Where citizens were proactive to develop their city
Mississauga, a place initially developed as a suburb of Toronto but is now a bustling city
Chennai: The pain of living through slow and indifferent development of one’s city gets accentuated further when he or she travels to another place and be shocked at the huge difference in the living standards of the people there. Which is what happened when I went to Toronto in Canada last month. The high point of that trip was my meeting with Hazal MacCallion, the mayor of Mississauga, a place initially developed as a suburb of Toronto but is now a bustling city on its own. Hazal is 93 but has the energy of a 20-year-old woman.
“I drive my own electric car, which gives me a little over 50 km on a single charge. I clean my house, take care of my garden, find time to swim and answer all the calls from people having any problem”, said the lady, looking puny in her large chamber on the third floor of the city’s majestic civic centre.
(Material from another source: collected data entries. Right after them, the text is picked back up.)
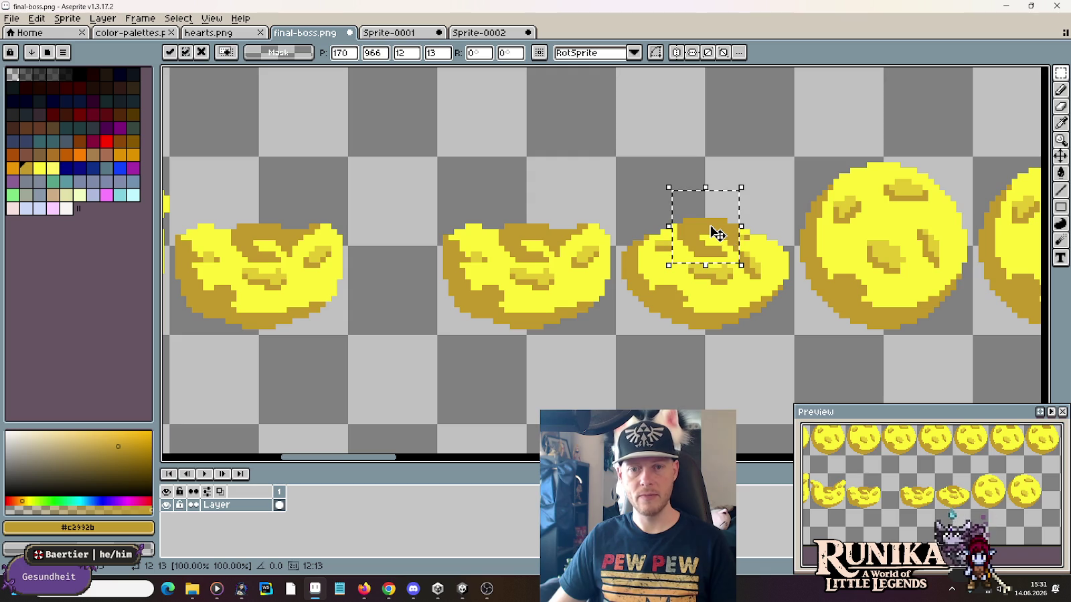
pyautogui.press('b')
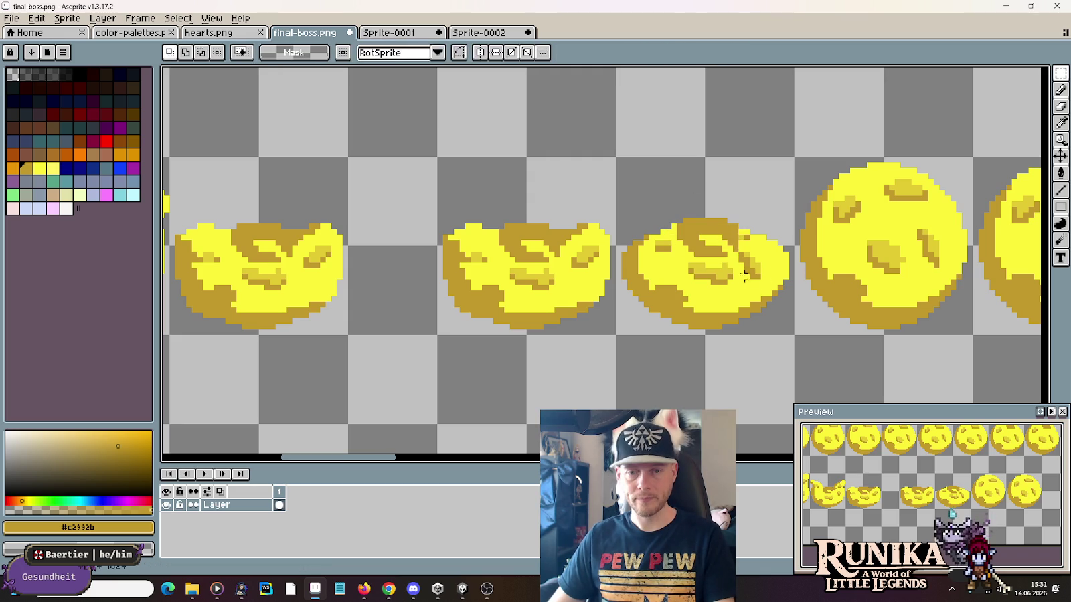
pyautogui.keyDown('alt'); pyautogui.click(726, 252); pyautogui.keyUp('alt')
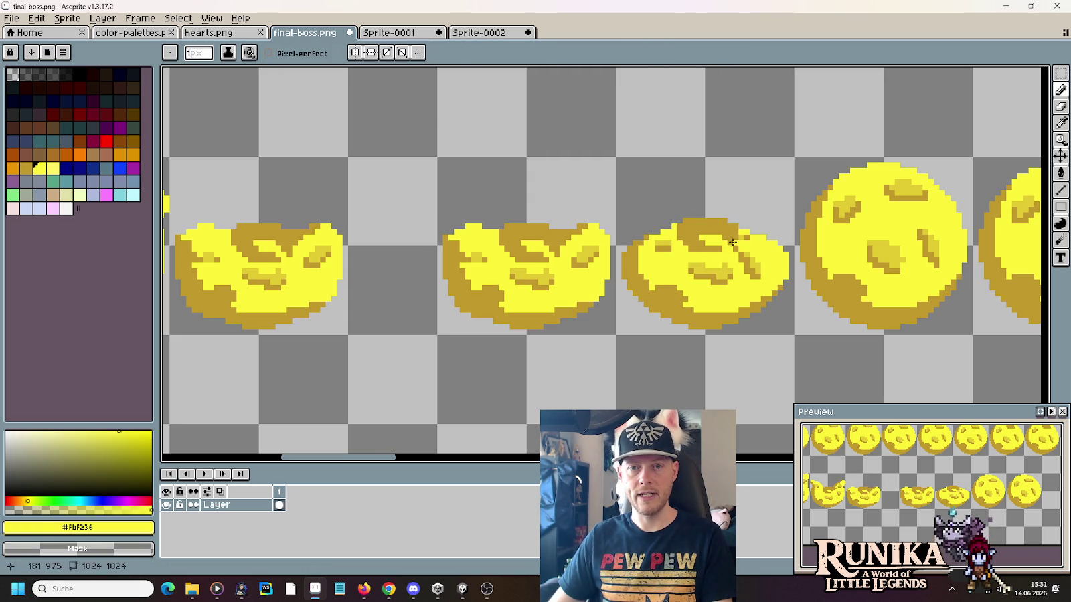
# Step: Sample the coin's bright yellow and dark gold, then undo the last coin-frame edit
pyautogui.keyDown('alt'); pyautogui.click(734, 248); pyautogui.keyUp('alt')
Among the many achievements on Hazal’s impressive scorecard is that Mississauga has been voted again as the safest city in the huge country of Canada. “We got this recognition for the 14th consecutive year. I feel proud and happy, but the credit should go to the people out there. I tell the people: you take charge of your community, be proactive, look after the kids, your place. Police will solve a crime but the citizen can prevent it”.
Looking out of the window at the impressive skyline of the city, Hazal recalled that it “was just one huge farmland of some 1000 horses grazing when I first took charge as the Mayor in 1978”. She said she was hugely satisfied “building a city that’s good”.
The administration conducted a public survey last year and her governance scored 87 per cent acceptability. “That’s pretty high; usually it’s about 50 per cent. I haven’t done much, actually; I made sure there are community facilities that the families enjoy, there are good schools, parks, baseball grounds, a good police force, things like that”. Perhaps because of such hard, and good, work, Hazal has been re-elected again and again. “I do not campaign, no speeches, no posters. My name is on the ballot paper, that’s all”.
What was the biggest challenge she has faced as mayor? “We evacuated 230,000 out of the population of 270,000 when a freight train derailed and the tank-car carrying chlorine exploded. The evacuation was done within a few days, even an entire hospital”. That happens to be the largest peacetime evacuation in North American history.
Hazel said she would retire on November 30, 2014 from the mayor’s office, she would get 2000 Canadian dollars as pension after that but there is a bigger responsibility waiting. She will be on a 23-member women’s committee that would help the federal government “determine the future of Canada”.
Her globetrotting includes 19 trips to China, the last one quite recent. “I celebrated my 80th birthday in a beautiful park in Delhi when Wipro hosted a big party for me”, she said, adding with a twinkle in the eyes: “Mayors in India are up there on the throne. I am down at ground level, with the people”.